3.クレーム1について(下線部は争点となった構成)
上流領域を下流領域から分離する複数の弁尖(cusps)を有する損傷した心臓弁を修復するための人工弁であって、
前記上流領域と前記下流領域との間の位置に挿入される大きさ及び形状とされた柔軟な弾力のあるフレーム・・・と、
前記フレームに取り付けられており、前記複数の縁部アンカーのうち隣り合うアンカーの間の空間を制限する、バンドと、
前記フレームの前記中央部に取り付けられており、前記バンドに隣り合う、柔軟なバルブ要素・・・と
を備え・・・ている。
4.先行文献Besslerについて
損傷した心臓弁を除去した後に、人工心臓弁を組み付けることを開示。
’782特許の明細書は、BesslerをSnyersの発明が解決する問題を提示する先行文献として説明しており、Besslerで開示された手順は「切除、生来の弁の吸引除去、心肺バイパス、および冠動脈ツリーの逆流を含んでいる」ので、あまりにも侵襲的であると述べている。
5.争点
クレーム1には、「複数の弁尖を有する損傷した心臓弁を修復する」と記載されている一方で、「損傷した心臓弁を除去することなく」心臓に人工弁に取り付けるという特徴が直接に記載されておらず、該特徴がクレーム1から読めるか否か。

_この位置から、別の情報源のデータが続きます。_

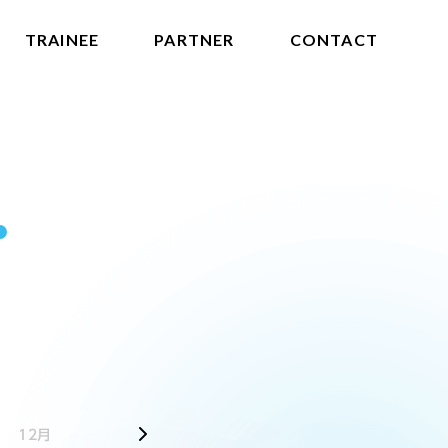
TRAINEE
PARTNER
CONTACT
2025
12月
1月
2月
3月
4月
5月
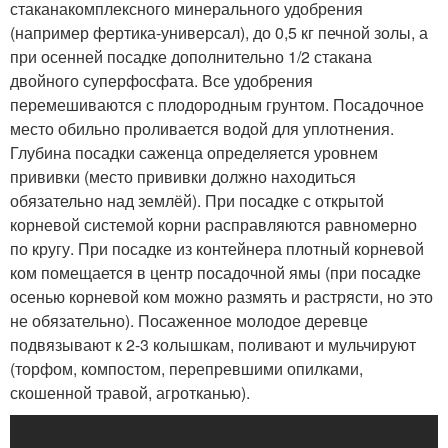
стаканакомплексного минерального удобрения
(например фертика-универсал), до 0,5 кг печной золы, а
при осенней посадке дополнительно 1/2 стакана
двойного суперфосфата. Все удобрения
перемешиваются с плодородным грунтом. Посадочное
место обильно проливается водой для уплотнения.
Глубина посадки саженца определяется уровнем
прививки (место прививки должно находиться
обязательно над землёй). При посадке с открытой
корневой системой корни расправляются равномерно
по кругу. При посадке из контейнера плотный корневой
ком помещается в центр посадочной ямы (при посадке
осенью корневой ком можно размять и растрясти, но это
не обязательно). Посаженное молодое деревце
подвязывают к 2-3 колышкам, поливают и мульчируют
(торфом, компостом, перепревшими опилками,
скошенной травой, агротканью).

「損傷した心臓弁を除去した後に人工弁を組み付ける」ことを開示するBesslerから、クレーム1が予見されるか否か。
6.CAFCの判断
Besslerは、’782特許のクレーム1(その従属クレーム2,6,8)を予見しない。
(理由)
(1)クレームの記載について
・クレーム1における、フレームが何らかの態様で「サイズおよび形状とされる」という要件は、フレームが周囲の部材(生来の弁が残っているかどうかに依存)にどのようにフィットするかに焦点を当てるものであり、2つの領域の間の単なる直線的な位置を超える。
・クレーム1における、「損傷した心臓弁を修復する」との記載は、除去への如何なる言及なしに、生来の弁が残っていることを示唆している。また、「複数の弁尖を有する」損傷した心臓弁とのクレームの記載は、クレーム1が損傷した弁およびその弁尖が除去される態様を含むように解釈される場合には余分なものであると思われる。

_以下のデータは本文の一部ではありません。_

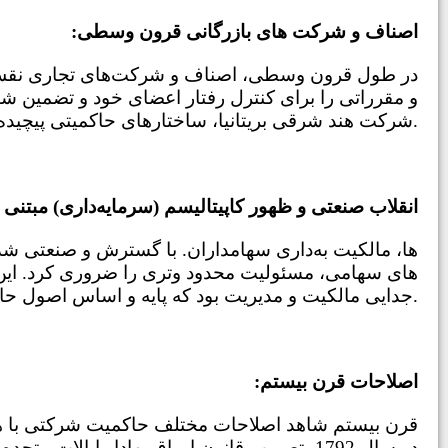
:اصناف و شرکت های بازرگانی قرون وسطی
در طول قرون وسطی، اصناف و شرکت‌های تجاری نقش مه
و مقرراتی را برای کنترل رفتار اعضای خود و تضمین ش
شرکت هند شرقی بریتانیا، ساختارهای حاکمیتی پیچیده‌تری را برای مدیریت عملیات خود در مناطق مختلف معرفی کردند.
:انقلاب صنعتی و ظهور کاپیتالیسم (سرمایه‌داری) مبتنی 
ها، مالکیت به
داری سهامداران. با گسترش و صنعتی 
های سهامی، مسئولیت محدود و
تری را ضروری کرد. ا
جدایی مالکیت و مدیریت بود که پایه و اساس اصول حاکمیت شرکتی مدرن را پی ریزی کرد.
:اصلاحات قرن بیستم
قرن بیستم شاهد اصلاحات مختلف حاکمیت شرکتی با ه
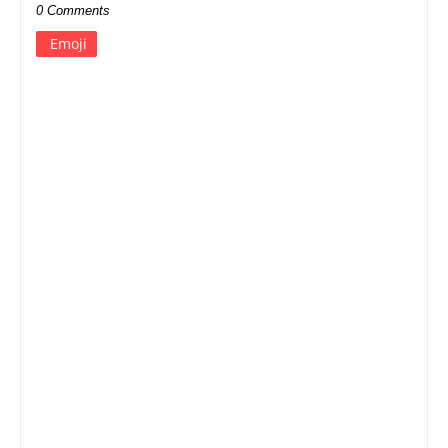
0 Comments
Emoji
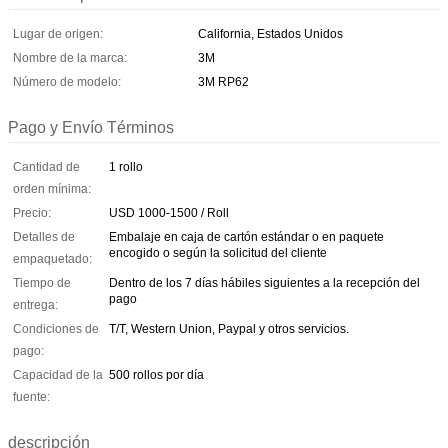
Lugar de origen:
California, Estados Unidos
Nombre de la marca:
3M
Número de modelo:
3M RP62
Pago y Envío Términos
Cantidad de
1 rollo
orden mínima:
Precio:
USD 1000-1500 / Roll
Detalles de
Embalaje en caja de cartón estándar o en paquete
encogido o según la solicitud del cliente
empaquetado:
Tiempo de
Dentro de los 7 días hábiles siguientes a la recepción del
pago
entrega:
Condiciones de
T/T, Western Union, Paypal y otros servicios.
pago:
Capacidad de la
500 rollos por día
fuente:
descripción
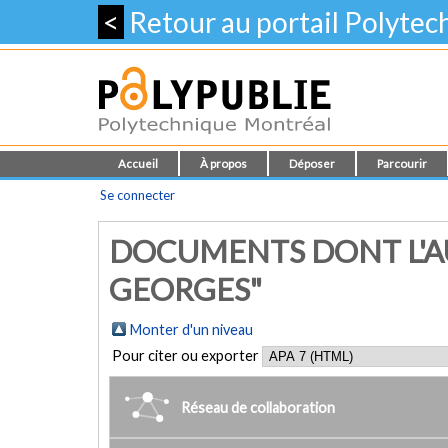
<
Retour au portail Polyte
Accueil
À propos
Déposer
Parcourir
Se connecter
DOCUMENTS DONT L'AU
GEORGES"
Monter d'un niveau
Pour citer ou exporter
Réseau de collaboration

※Wasica Fin. GmbH v. Cont’l Auto. Sys., Inc. (Fed. Cir. 2017)
無効、無意味、余分なものにする方法で用語を解釈することは、非常に好ましくない。
※Bicon, Inc. v. Straumann Co., (Fed. Cir. 2006)
クレームはクレームの全ての文言に効果を与えることを念頭において解釈される。
(2)明細書の記載について
・明細書は、「フレームは、損傷した心臓弁の、上流領域と下流領域との間の位置にある複数の弁尖Cの間への挿入のためのサイズおよび大きさとされている」と記載している。この記載は、「サイズおよび大きさとされている」が、上流領域および下流領域の間の位置に置き換えることを参照するのみでなく、手を加えられていない生来の弁の弁尖の間にフィットすることをも参照するように、意味していることを示唆している。
・明細書は、該明細書が開示する人工心臓弁は生来の弁を除去することなく挿入され得、これは先行技術に対する改良であることを、強調している。
・明細書は、Besslerが、本件発明が解決する問題を提示するものとして説明している。
・Besslerの欠陥を解消する具体的な説明を含む、明細書の一節は、生来の弁をそのままにしておく一般的な好ましい態様を説明することを超えている。この一節は、「挿入のためのサイズおよび形状とされた」とするクレームの文言を、生来の弁を除去した後の空間にフィットする人工弁を対象とするように、読むことを不合理にしている。
7.実務上の指針
・本件明細書を考慮したBRIにより解釈されるクレームに照らして、拒絶理由等で引用される先行技術が適切であるかどうか検討要。
・明細書を考慮しなくても、クレームの記載のみにより発明の内容を明確に特定することも重要。